Over the summer while TV and film productions were paused due to Covid-19, the Hollywood powers were as busy as the very hungry caterpillar gobbling up the rights to hundreds of novels and non-fiction books they’re hoping will be become future hits.
Like many who were stuck at home not able to work, Hollywood producers, actors, executives and filmmakers have been busy reading more books and found a few they’d like to make into TV dramas and films.
This new ability to read more, coupled with the TV streaming services demanding ever more fresh material, has led to an increase in sales, according to agents and producers.
One company has sold 175 book titles for film and TV so far this year, which is five times the volume from 2019 and others have reported similar figures.
This boom in books is good for many who have seen other parts of their businesses affected by the ongoing coronavirus pandemic.

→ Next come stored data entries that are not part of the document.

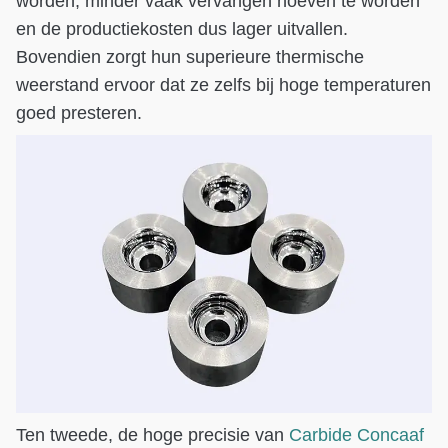
worden, minder vaak vervangen hoeven te worden
en de productiekosten dus lager uitvallen.
Bovendien zorgt hun superieure thermische
weerstand ervoor dat ze zelfs bij hoge temperaturen
goed presteren.
Ten tweede, de hoge precisie van
Carbide Concaaf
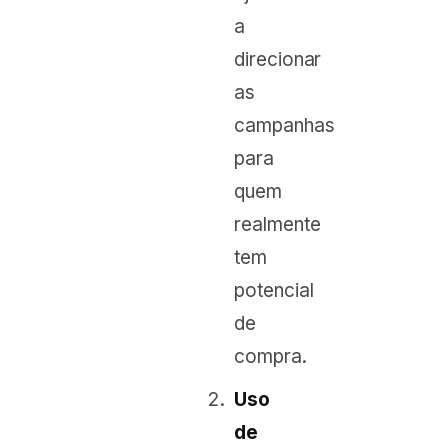
a
direcionar
as
campanhas
para
quem
realmente
tem
potencial
de
compra.
Uso
de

The bright-side is that streaming services have continued their desperate demand for fresh films and programmes. So, adapting book titles is a great way to meet this.
And, with the rise in popularity of prestigious drama programmes, these book rights sales are filling this demand.

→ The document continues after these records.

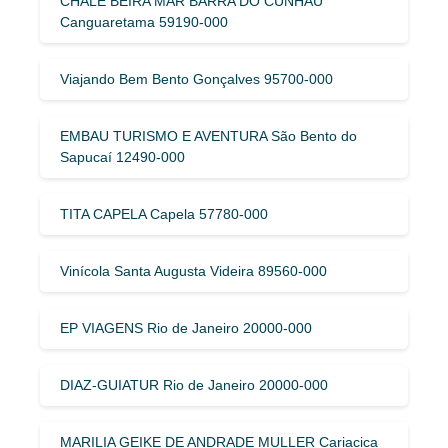
CHALE BEIRA MAR BARRA DO CUNHAU
Canguaretama 59190-000
Viajando Bem Bento Gonçalves 95700-000
EMBAU TURISMO E AVENTURA São Bento do
Sapucaí 12490-000
TITA CAPELA Capela 57780-000
Vinícola Santa Augusta Videira 89560-000
EP VIAGENS Rio de Janeiro 20000-000
DIAZ-GUIATUR Rio de Janeiro 20000-000
MARILIA GEIKE DE ANDRADE MULLER Cariacica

This is a major opportunity for authors, particularly as streaming services are offering £1-million deals for the right books. And, increasingly the authors themselves are having more say in these deals too, which is great news.
Gone are the days when authors were kept away from adaptions, and I can only see it as a good thing.
These days authors often get given producer roles and are used as consultants for the adaption of their work.
One company said all the deals they’ve done in the last six months have involved authors being given some kind of say in production, which can only be a positive step towards getting some fantastic and realistic adaptions.
This is a huge positive as authors are a great source of ideas and information about their worlds and characters, which can only be useful when trying to reduce a 3-400 page book down to a two hour screenplay.
In the past it was assumed that authors were too precious about their work to be objective in the adaption but now this is finally being discredited and an author’s value and insight is being used to its full potential, we can surely only see the benefit of this on our screens in future.
The relationship now between filmmaker and author appears to be much more mutual than it’s ever been and studios are far more willing to add things like – ‘based on a novel by’, and recognising what they can bring to the production and narrative as a whole.